Assigned task »
Answer these questions from the text on contango:
(a) Which two positions does the text give for Horst Koehler?
(b) Whose proposal called for agreed prices for oil and other commodities?
(c) What discrepancy does the text give as the reason oil is being stored?

Supplied text »
<<<<

Contango
The oil-world seems quiet and predictable at the moment: demand or expected growth is going down, prices seem to stay consistently low, many projects are being cancelled or delayed and whilst no-one seems to know where this is all heading, the expectation is that it will stay like this for the coming time.
As the global economy takes ever more beating and the “correction” is now turning out to become a global economic crisis of which, according to some analysts, we have only seen the beginning, and trillions of dollars are spent to try to prevent a complete melt-down, there is one “inconsistency” that keeps amazing me.
It can be seen in the numerous “investment”-newsletters, it can be seen in the storing of oil due to the discrepancy between the current oil-price and the expected oil-price later this year (the contango), and it can be seen in the regular attempts to move up or down the oil-price for silly reasons: speculation.
Whilst trillions of dollars are “created” to be invested in an economy in downward spiral, investment-letters are advising how to profit from the crisis. In another country the banks are “betting” against their own country and currency, because it is easy to make profit. Short-sellers are still active in pushing down markets to make a profit. And so there are many more examples.
How long can this still go on?
Isn”t it that in many ways “the Market” has grown over the last decades from an original market-stimulant into a gigantic usurping society of profiteers and parasites, becoming a danger to the stability of the world and the world-economy? It is as if “the Market”, which was part of the world-trade-system, and meant to facilitate trade as a service-industry, has grown like a cancer and ballooned itself, with metastases everywhere, taking over, and gradually suffocating, their host, and reason for existence.
And as a small group of people has become very proficient in “guiding” this “monster” (as former IMF-director and now President of Germany Mr. Horst Koehler called it), we have landed in a situation in which whole countries and numerous companies are dangling at the mercy of the industry that is meant to serve them. And the “mercy” is determined by politics or greed or profit-seeking, all in extremis. This is one road to disaster.
The proposal from Mr. Sarkozy to come to agreed prices for oil and many other commodities was therefore very interesting, as it would not only constitute a novelty in the sense that there would be an agreement between producers and consumers, but it would cut out huge amount of speculation-opportunity and therefore volatility. This again would allow for development of projections for investment as stability and predictability would reign again. And this would bring also stability in prices, development-possibilities, and, if there would be agreement for fair prices for commodities of which the profit is now mainly one-sided, social development and cultural and social stability and probably even peace.
But of course this would mean that a very large group of people that have made it their way of life to extract as
much profit as possible no matter the costs to others would become redundant.
Which is probably the reason why we haven”t heard much of the idea anymore, although it would have immense
benefits to the rest of the world.
The question is however, how much longer we can afford the current “out-of-balance” system.

>>>>

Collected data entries
<<<<

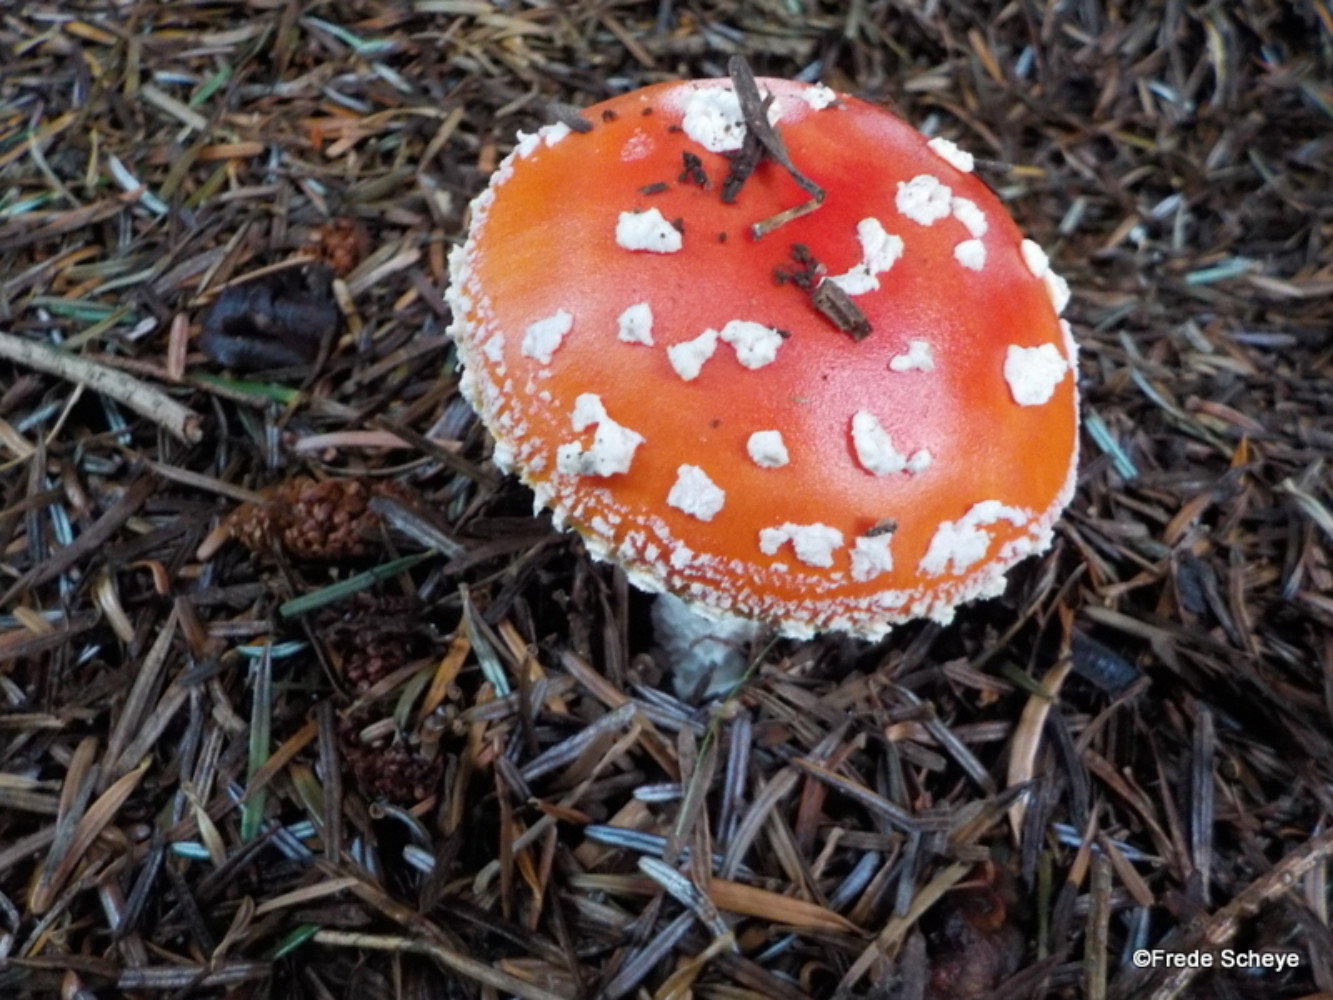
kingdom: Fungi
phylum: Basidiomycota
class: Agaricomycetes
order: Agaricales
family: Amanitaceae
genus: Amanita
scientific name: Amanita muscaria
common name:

>>>>

Result of this task »
(a) Former IMF director and now President of Germany.
(b) Mr. Sarkozy's.
(c) The discrepancy between the current oil price and the oil price expected later this year.